I can tell you that we are proud to be able to able to screen Mike Leigh’s new film Happy Go Lucky and to present our Spotlight Award to its female lead, Sally Hawkins. In the trades, she is already touted to be on the short list for Oscar consideration. We are also introducing a new program this year called “Insight;” this will involve a format similar to a master class. We are delighted to welcome back director Joe Wright to kick off this new program; he has been here with both of his previous films, Pride and Prejudice and Atonement.

MM: This year is the seventh time MVFF has featured a Young Critics Jury ( a group of seven girls and boys chosen from a summer crash course who are responsible for judging youth-produced films at the festival). How does this younger peer jury fit in with the overall feel of the event? How important are young moviemakers and critics to the festival?

MF: Not only have programs for youth been part of the festival for seven years, programs for our youngest audience have been around since its inception. It’s no accident that CFI Education is one of the primary components of the California Film Institute, along with the Smith Rafael Film Center and the Mill Valley FIlm Festival. As education has a symbiotic relationship with CFI, so do the young jury members and moviemakers with the Mill Valley FIlm Festival. This year, we are hosting a special private event to promote education and the young adults who are involved in CFI. This event will be attended by the students, their teachers, visiting filmmakers, donors and board members. 

The effects we have on young minds is integral to our organization. When you talk about cultivating relationships, one of our former participants of “My Place,” a digital storytelling workshop in which young people create short film about the places they live, was recently accepted to the Telluride Film Festival. In many respects, we have had a tremendous effect on this special kid, who incidentally was also a participant in the Young Critics’ Jury. Who knows, maybe his first feature film will make its debut at the Mill Valley FIlm Festival!

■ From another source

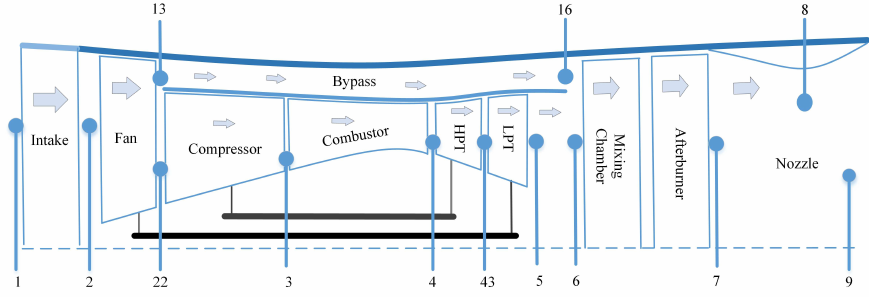
Figure 1. Structural diagram of the low-bypass turbofan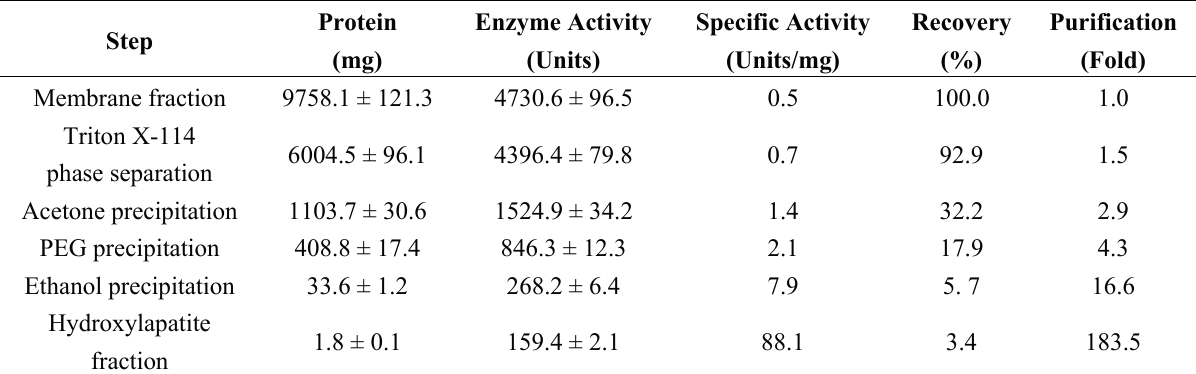
Table 1. Summarization of the GlcDH purification from A. globiformis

MM: This October will mark Mill Valley’s 31st birthday. In what ways has it evolved since it first began? As director (and founder) of the long-running festival, what’s the most important lesson you’ve learned over the years?

MF: The heart of the Mill Valley Film Festival has always been the celebration of the art of film, and remains so to this day. It comes down to the mission: To celebrate film as art and education.